Quoted text:
________________
People who overcome crazy obstacles and who show deep compassion: Ghandi, Nelson Mandela, my grandmother. Right now I am compiling a book of personal stories from women leaders around the world. These women are beautiful blends of grace and grit that inspire me and I’m excited to help their stories inspire others.
2. Who are your business heroes?
I admire successful businesswomen who are active socially or politically and who are also approachable. Christine Lagarde, the head of the International Monetary Fund, has influenced me greatly and I was delighted to find her to be warm and welcoming when I visited Davos last year. I think I almost toppled Ban Ki Moon and Bono in my haste, I was so determined to meet her!
Ambassador Melanne Verveer and Arianna Huffington are other examples – they are lionesses in business and politics and I have found them to be quite kind and generous.
3. What academic achievement are you most proud of?
Graduating with honours from Oxford. I never imagined I would even walk those hallowed halls, much less walk away with honours. I was also privileged to later be awarded an associate fellowship by the dean. It allows me to create value for the school engaging external partners and provides an academic platform for my research and writing.
4. Have you even been to any workshops/seminars that have helped you in your career?
A joint programme at Harvard Business School and the Kennedy School of Government I completed one summer was incredibly stimulating. So much knowledge was pouring out of those academic rock stars, it was like drinking from a fire hydrant with a thimble. That experience gave me the intellectual hunger for Oxford, which then shifted me into a global career.
5. What advice would you give to women in business education?
For one thing, I would advise women to GET a business education. I was stunned when I walked into my EMBA class and could count the women on one hand. I started digging and found woeful ratios are common in EMBA programmes globally.
This does not appear to be a clandestine “No Girls Allowed” conspiracy. The reality is that schools are looking for quality women candidates. And in my class, rather than failing, 50 per cent of the women graduated with honours, a higher percentage than the men.
6. How do you deal with male-dominated environment?
________________
Data entries:
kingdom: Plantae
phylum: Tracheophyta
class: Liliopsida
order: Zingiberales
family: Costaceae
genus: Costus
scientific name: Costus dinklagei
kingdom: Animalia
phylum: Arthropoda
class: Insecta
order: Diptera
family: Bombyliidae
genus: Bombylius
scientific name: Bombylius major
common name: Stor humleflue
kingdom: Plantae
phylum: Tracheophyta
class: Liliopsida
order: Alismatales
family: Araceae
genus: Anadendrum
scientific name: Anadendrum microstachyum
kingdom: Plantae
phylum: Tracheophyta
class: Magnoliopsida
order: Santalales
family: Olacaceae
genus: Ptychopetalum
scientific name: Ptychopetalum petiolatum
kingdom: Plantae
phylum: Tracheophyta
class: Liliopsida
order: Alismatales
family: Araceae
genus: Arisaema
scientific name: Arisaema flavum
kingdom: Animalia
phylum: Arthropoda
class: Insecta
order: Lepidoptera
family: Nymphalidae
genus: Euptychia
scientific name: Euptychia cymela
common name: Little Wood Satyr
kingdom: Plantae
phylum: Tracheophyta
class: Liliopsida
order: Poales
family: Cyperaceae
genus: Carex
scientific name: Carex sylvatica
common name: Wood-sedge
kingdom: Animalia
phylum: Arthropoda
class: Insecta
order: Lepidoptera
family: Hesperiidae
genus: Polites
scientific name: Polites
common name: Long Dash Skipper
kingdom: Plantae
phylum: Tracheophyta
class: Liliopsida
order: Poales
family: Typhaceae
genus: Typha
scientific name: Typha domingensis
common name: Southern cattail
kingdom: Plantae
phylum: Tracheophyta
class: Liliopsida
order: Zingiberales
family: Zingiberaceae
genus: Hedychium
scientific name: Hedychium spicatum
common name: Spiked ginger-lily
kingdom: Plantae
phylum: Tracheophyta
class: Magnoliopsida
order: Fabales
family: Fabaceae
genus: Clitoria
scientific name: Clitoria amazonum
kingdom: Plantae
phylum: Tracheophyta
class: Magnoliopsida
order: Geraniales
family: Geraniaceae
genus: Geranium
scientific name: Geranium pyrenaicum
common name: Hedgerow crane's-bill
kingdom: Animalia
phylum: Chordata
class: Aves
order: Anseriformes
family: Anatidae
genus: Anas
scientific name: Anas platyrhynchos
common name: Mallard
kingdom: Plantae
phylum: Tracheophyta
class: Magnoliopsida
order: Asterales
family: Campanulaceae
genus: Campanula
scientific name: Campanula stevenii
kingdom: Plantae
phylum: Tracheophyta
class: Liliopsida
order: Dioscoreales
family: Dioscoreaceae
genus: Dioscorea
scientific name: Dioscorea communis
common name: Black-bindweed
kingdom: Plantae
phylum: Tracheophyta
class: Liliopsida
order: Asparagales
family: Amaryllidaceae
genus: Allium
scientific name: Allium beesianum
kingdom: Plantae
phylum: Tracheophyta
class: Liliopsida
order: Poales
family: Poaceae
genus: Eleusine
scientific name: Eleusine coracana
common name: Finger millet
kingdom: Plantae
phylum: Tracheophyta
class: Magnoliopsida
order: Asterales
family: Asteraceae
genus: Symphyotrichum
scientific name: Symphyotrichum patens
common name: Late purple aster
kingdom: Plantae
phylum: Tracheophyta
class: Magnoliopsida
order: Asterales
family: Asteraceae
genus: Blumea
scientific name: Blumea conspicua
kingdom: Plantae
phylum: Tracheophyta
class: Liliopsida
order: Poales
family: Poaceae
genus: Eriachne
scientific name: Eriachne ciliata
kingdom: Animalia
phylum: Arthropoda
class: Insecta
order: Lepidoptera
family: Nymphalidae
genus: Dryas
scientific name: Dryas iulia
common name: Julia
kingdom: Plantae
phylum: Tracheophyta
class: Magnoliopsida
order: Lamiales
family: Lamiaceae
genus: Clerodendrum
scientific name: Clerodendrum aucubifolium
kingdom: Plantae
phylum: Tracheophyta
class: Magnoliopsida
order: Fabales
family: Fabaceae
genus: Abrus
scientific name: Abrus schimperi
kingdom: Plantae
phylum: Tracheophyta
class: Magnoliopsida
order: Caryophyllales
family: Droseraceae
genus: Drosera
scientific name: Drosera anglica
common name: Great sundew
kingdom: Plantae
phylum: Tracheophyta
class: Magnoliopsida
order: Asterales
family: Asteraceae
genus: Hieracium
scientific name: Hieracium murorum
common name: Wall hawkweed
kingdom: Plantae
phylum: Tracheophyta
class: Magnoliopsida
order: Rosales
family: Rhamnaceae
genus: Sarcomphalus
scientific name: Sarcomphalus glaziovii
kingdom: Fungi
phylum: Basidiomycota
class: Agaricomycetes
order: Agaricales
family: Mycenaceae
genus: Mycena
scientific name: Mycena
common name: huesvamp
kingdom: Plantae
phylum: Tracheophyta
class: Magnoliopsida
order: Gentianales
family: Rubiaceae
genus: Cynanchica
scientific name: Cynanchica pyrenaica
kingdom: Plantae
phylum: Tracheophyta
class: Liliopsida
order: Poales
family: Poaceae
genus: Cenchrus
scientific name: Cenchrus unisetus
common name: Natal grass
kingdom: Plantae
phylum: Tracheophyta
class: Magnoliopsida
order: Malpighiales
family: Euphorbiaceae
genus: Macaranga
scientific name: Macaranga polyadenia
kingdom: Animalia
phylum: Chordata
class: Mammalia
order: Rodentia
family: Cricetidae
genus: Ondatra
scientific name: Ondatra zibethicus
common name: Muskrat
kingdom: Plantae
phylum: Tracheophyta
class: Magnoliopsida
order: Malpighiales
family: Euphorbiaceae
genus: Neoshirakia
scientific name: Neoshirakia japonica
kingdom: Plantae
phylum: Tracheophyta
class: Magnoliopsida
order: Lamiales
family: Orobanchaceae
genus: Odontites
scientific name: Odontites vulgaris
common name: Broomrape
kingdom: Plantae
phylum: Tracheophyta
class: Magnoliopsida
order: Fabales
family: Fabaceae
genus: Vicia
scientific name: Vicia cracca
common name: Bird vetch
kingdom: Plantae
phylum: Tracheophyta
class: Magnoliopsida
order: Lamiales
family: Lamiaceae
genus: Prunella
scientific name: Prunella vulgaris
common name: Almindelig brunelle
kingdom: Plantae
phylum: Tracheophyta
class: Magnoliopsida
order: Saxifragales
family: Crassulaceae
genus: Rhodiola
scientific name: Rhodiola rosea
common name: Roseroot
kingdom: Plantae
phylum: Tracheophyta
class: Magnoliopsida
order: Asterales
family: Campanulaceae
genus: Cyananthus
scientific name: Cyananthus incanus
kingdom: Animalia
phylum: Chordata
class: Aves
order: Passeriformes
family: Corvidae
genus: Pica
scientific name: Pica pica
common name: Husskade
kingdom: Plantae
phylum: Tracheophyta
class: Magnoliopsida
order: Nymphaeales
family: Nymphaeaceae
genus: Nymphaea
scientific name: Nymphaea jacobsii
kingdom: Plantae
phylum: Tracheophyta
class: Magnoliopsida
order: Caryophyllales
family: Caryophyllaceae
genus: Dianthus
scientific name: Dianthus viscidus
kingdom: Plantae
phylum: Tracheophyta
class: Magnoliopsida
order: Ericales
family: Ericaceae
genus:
________________
Work instructions:
1. List every person named in the interview text, giving each name as spelled in the text.
2. Reproduce the passage of the interview text starting at "Graduating with honours" and ending at "research and writing.".

Responses per task:
1.
Ghandi
Nelson Mandela
Christine Lagarde
Ban Ki Moon
Bono
Melanne Verveer
Arianna Huffington

2.
Graduating with honours from Oxford. I never imagined I would even walk those hallowed halls, much less walk away with honours. I was also privileged to later be awarded an associate fellowship by the dean. It allows me to create value for the school engaging external partners and provides an academic platform for my research and writing.